MRC's Dan Gainor pointed out this little example of National Public Radio's "affirmative action" dedication: a blog dedicated to promoting minority experts, primarily Experts of Color (with a white female or two thrown in). It's called "Source of the Week: Helping Create Content That Looks and Sounds Like America." It also has a Twitter account.
Except....don't try to find the conservative half of America. We tried to find one. Apparently, NPR can't combat our nation's "structural inequality" by promoting conservatives. That's not "diversity." The world needs more sources focused on exploring "identity, stereotypes, and prejudice" from the people who don't have "white privilege."
Their "About" message is "This is NPR’s resource for journalists who believe in the value of diversity and share in our goal to make public radio look and sound like America."
The latest Source of the Week is Neena Chaudhry of the National Women's Law Center. One of their latest products is "A Feminist's Thanksgiving Survival Guide," where you can learn to argue that women have a right to their bodies....and have the right to make you to buy their birth control.

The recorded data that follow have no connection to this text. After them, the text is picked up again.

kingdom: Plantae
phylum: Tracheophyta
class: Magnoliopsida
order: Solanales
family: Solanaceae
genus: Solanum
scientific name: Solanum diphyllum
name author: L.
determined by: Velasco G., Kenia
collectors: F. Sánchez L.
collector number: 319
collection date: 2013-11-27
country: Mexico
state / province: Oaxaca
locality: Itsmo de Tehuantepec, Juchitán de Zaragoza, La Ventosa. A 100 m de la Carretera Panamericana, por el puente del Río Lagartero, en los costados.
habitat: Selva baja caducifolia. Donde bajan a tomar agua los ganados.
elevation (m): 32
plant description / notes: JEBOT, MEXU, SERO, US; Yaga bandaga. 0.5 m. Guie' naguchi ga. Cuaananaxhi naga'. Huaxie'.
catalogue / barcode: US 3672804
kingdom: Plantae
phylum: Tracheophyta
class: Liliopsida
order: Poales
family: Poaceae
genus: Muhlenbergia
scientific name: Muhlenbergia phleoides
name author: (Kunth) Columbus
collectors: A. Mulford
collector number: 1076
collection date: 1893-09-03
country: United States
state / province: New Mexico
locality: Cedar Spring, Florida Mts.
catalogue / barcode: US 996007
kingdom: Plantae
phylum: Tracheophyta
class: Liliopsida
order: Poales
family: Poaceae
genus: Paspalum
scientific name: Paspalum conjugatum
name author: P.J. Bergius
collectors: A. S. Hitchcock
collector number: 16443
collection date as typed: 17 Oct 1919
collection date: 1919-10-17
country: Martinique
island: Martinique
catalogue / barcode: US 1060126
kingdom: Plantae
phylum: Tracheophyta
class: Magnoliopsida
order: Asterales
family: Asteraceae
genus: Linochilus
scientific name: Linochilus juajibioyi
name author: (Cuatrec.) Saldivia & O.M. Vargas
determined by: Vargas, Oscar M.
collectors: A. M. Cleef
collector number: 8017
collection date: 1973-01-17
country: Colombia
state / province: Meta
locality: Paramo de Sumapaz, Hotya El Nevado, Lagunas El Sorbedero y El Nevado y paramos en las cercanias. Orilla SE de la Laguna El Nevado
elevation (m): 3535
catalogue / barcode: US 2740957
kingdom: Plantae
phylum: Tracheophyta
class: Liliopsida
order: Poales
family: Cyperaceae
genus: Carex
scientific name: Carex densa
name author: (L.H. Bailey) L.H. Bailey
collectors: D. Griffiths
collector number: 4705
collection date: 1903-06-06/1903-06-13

Liberal jargon is quite normal, as in: "Rose Elizondo is a restorative justice expert and advocate for peaceful prison reform. Her work focuses on indigenous peacemaking, community building and finding healing alternatives to the criminal justice system."
Or Yale professor Zareena Grewal, "A published author and filmmaker, her upcoming book, Is the Quran a Good Book? examines U.S. citizens’ views of the Quran and how it factors into ideas of islamophobia and tolerance in America." On her Twitter account, Grewal puckishly selects her location as "In a collapsing empire." She has the back of Linda Sarsour, as one might expect.
But wait, Harvard professor Leah Wright Rigueur has a book on black Republicans....oh, to expose them.
PS: For me, among the Ivy League sources, it was a tiny treat to see a nod to the Native Americans with Anton Treuer of my alma mater Bemidji State University in Minnesota, "who edits the only academic journal of the Ojibwe language." Back in the 1980s, you could major in Ojibwe.